# Instructions

1. Go to https://colab.research.google.com and choose the \"Upload\" option to upload this notebook file.
1. In the Edit menu, choose \"Notebook Settings\" and then set the \"Hardware Accelerator\" dropdown to GPU.
1. Read through the code in the following sections:
  * [IMDB Dataset](#scrollTo=mXcb24B6a03_)
  * [Define model](#scrollTo=kAz68ipVa05_)
  * [Train model](#scrollTo=kIynp1v_a06Y)
  * [Assess model](#scrollTo=ALyNCqx4a06r)
1. Complete at least one of these exercises. Remember to keep notes about what you do!
  * [Exercise Option #1 - Standard Difficulty](#scrollTo=_9dsjJwya06_)
  * [Exercise Option #2 - Advanced Difficulty](#scrollTo=nyZbljLAa09z)

## Documentation/Sources
* [Class Notes](https://jennselby.github.io/MachineLearningCourseNotes/#recurrent-neural-networks)
* [https://machinelearningmastery.com/sequence-classification-lstm-recurrent-neural-networks-python-keras/](https://machinelearningmastery.com/sequence-classification-lstm-recurrent-neural-networks-python-keras/) for information on sequence classification with keras
* [https://keras.io/](https://keras.io/) Keras API documentation
* [Keras recurrent tutorial](https://github.com/Vict0rSch/deep_learning/tree/master/keras/recurrent)

In [2]:
# # upgrade tensorflow to tensorflow 2
# %tensorflow_version 2.x
# display matplotlib plots
%matplotlib inline
from tensorflow import test
from tensorflow import device

# IMDB Dataset
The [IMDB dataset](https://keras.io/datasets/#imdb-movie-reviews-sentiment-classification) consists of movie reviews (x_train) that have been marked as positive or negative (y_train). See the [Word Vectors Tutorial](https://github.com/jennselby/MachineLearningTutorials/blob/master/WordVectors.ipynb) for more details on the IMDB dataset.

In [25]:
from tensorflow.keras.datasets import imdb
from tensorflow.keras.preprocessing import sequence

In [26]:
(imdb_x_train, imdb_y_train), (imdb_x_test, imdb_y_test) = imdb.load_data()
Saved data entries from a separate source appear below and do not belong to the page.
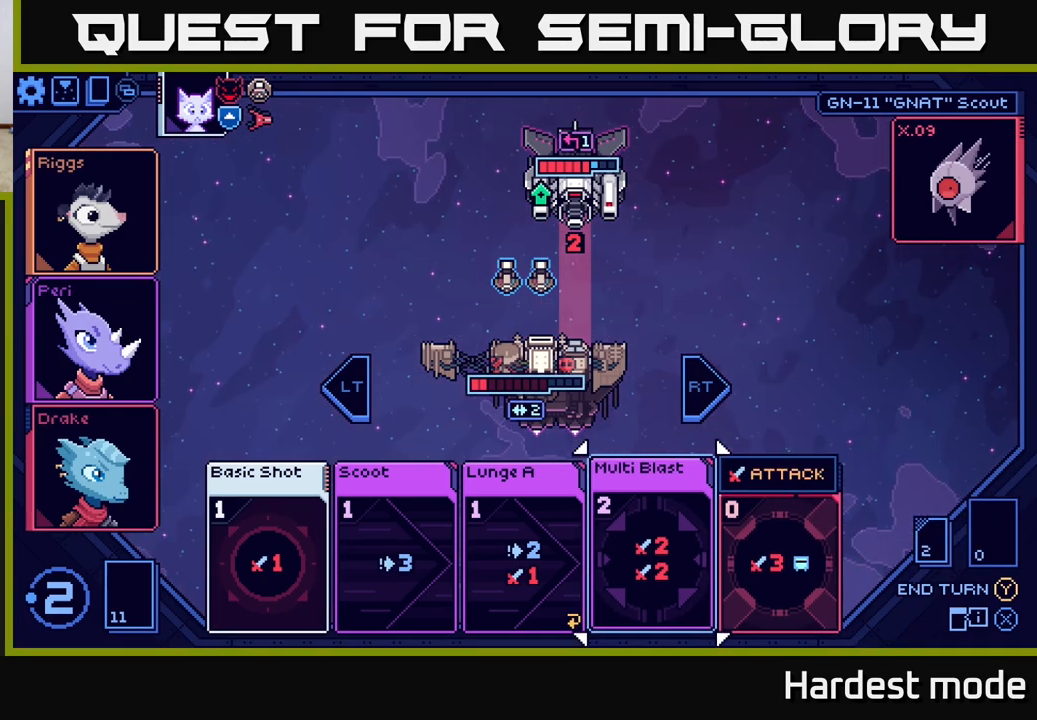
{"buttons": [], "left_stick": "center", "right_stick": "center", "events": []}
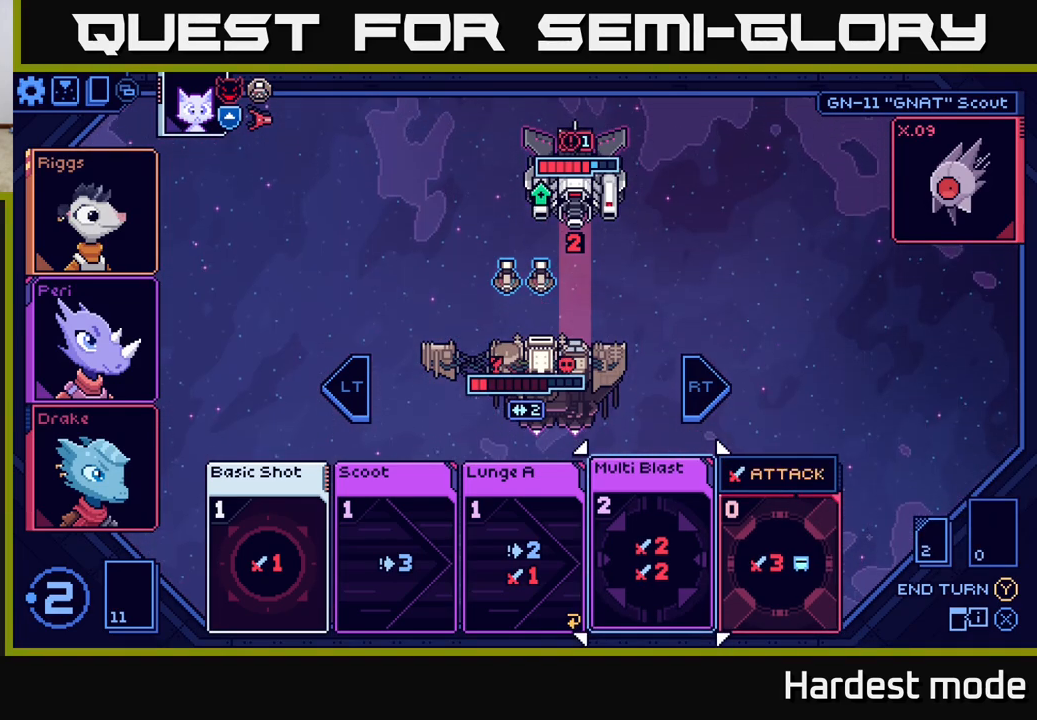
{"buttons": [], "left_stick": "center", "right_stick": "center", "events": []}
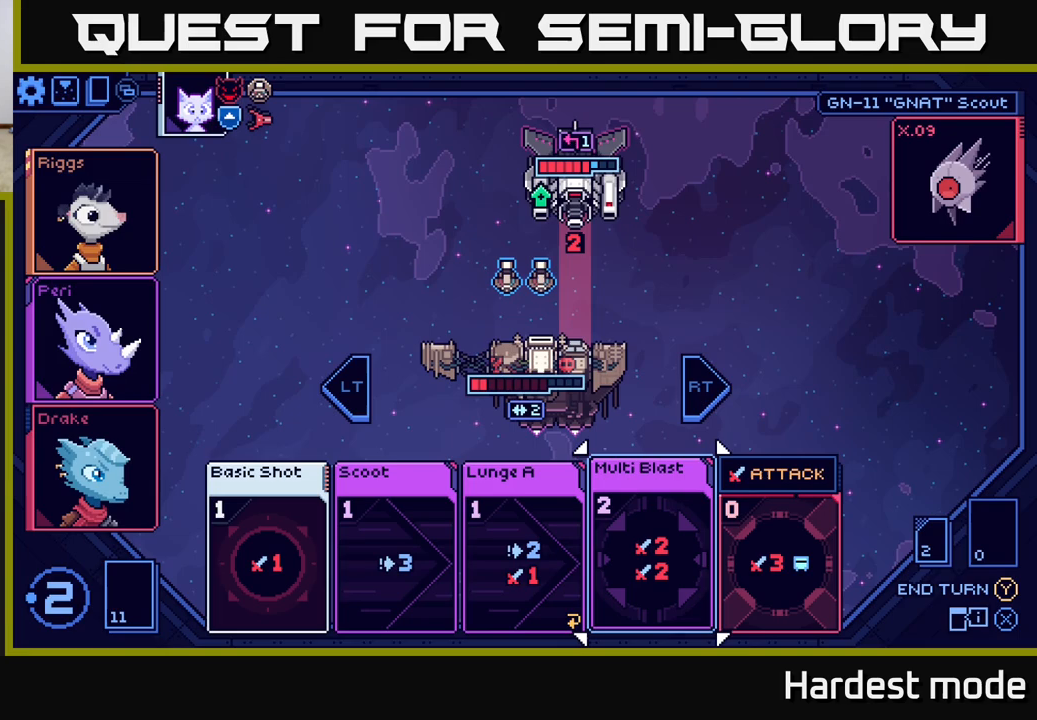
{"buttons": [], "left_stick": "center", "right_stick": "center", "events": []}
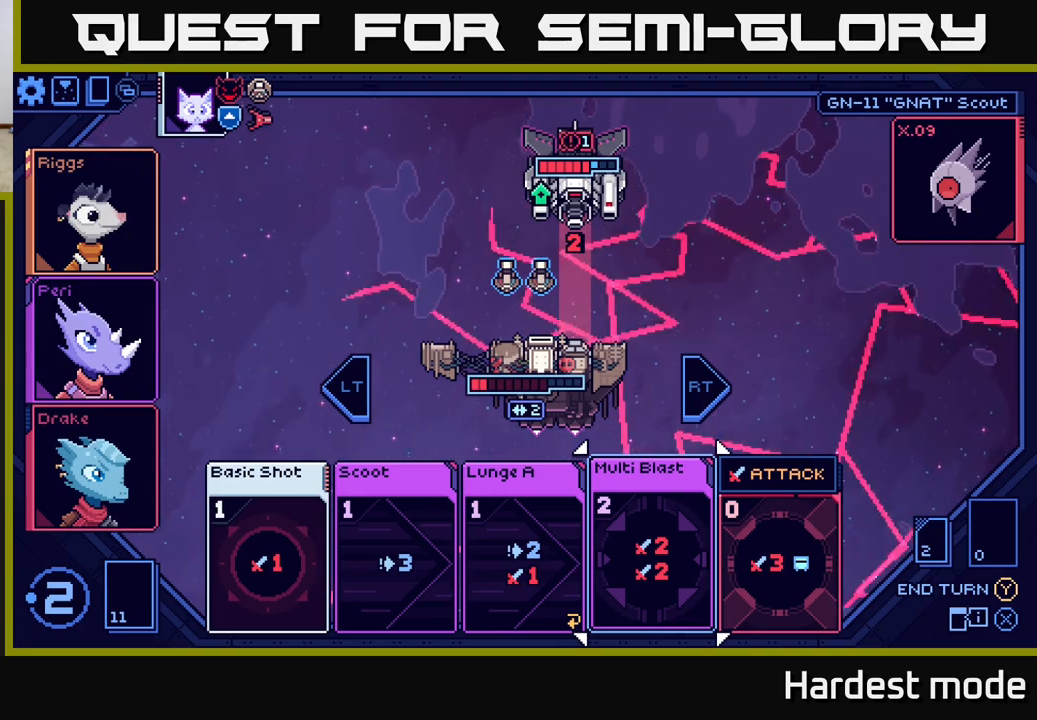
{"buttons": [], "left_stick": "center", "right_stick": "center", "events": []}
  x_train, y_train = np.array(xs[:idx]), np.array(labels[:idx])
  x_test, y_test = np.array(xs[idx:]), np.array(labels[idx:])


For a standard keras model, every input has to be the same length, so we need to set some length after which we will cutoff the rest of the review. (We will also need to pad the shorter reviews with zeros to make them the same length).

In [27]:
cutoff = 500
imdb_x_train_padded = sequence.pad_sequences(imdb_x_train, maxlen=cutoff)
imdb_x_test_padded = sequence.pad_sequences(imdb_x_test, maxlen=cutoff)
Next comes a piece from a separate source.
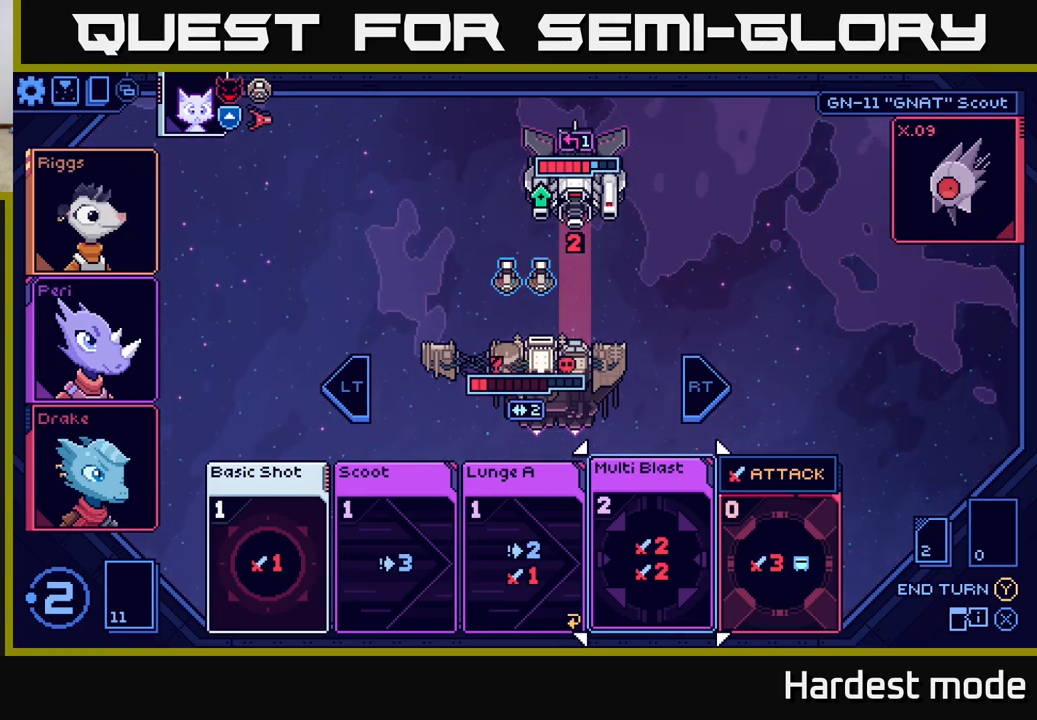
{"buttons": [], "left_stick": "center", "right_stick": "center", "events": []}
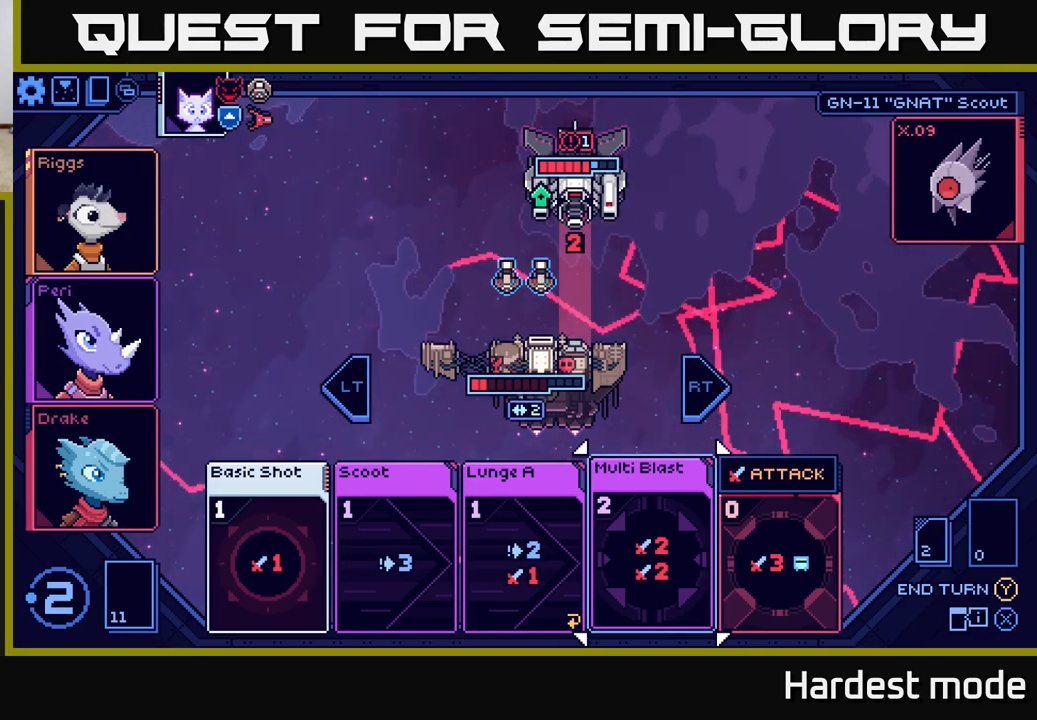
{"buttons": [], "left_stick": "center", "right_stick": "center", "events": []}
 # see https://stackoverflow.com/questions/42821330/restore-original-text-from-keras-s-imdb-dataset
imdb_index_offset = 3

In [5]:
from tensorflow.keras.models import Sequential
from tensorflow.keras.layers import Embedding, LSTM, Dense

# Define model

Unlike last time, when we used convolutional layers, we're going to use an LSTM, a special type of recurrent network.

Using recurrent networks means that rather than seeing these reviews as one input happening all at once, with the convolutional layers taking into account which words are next to each other, we are going to see them as a sequence of inputs, with one word occurring at each timestep.

In [42]:
imdb_lstm_model = Sequential()
imdb_lstm_model.add(Embedding(input_dim=len(imdb.get_word_index()) + imdb_index_offset,
                              output_dim=100,
                              input_length=cutoff))
# return_sequences tells the LSTM to output the full sequence, for use by the next LSTM layer. The final
# LSTM layer should return only the output sequence, for use in the Dense output layer
imdb_lstm_model.add(LSTM(units=32, return_sequences=True))
imdb_lstm_model.add(LSTM(units=32))
imdb_lstm_model.add(Dense(units=1, activation='sigmoid')) # because at the end, we want one yes/no answer
imdb_lstm_model.compile(loss='binary_crossentropy', optimizer='adam', metrics=['binary_accuracy'])

# Train model

In [43]:
# Train using GPU acceleration
# (see https://colab.research.google.com/notebooks/gpu.ipynb#scrollTo=Y04m-jvKRDsJ)
device_name = test.gpu_device_name()
if device_name != '/device:GPU:0':
  print(
      '\n\nThis error most likely means that this notebook is not '
      'configured to use a GPU.  Change this in Notebook Settings via the '
      'command palette (cmd/ctrl-shift-P) or the Edit menu.\n\n')
  raise SystemError('GPU device not found')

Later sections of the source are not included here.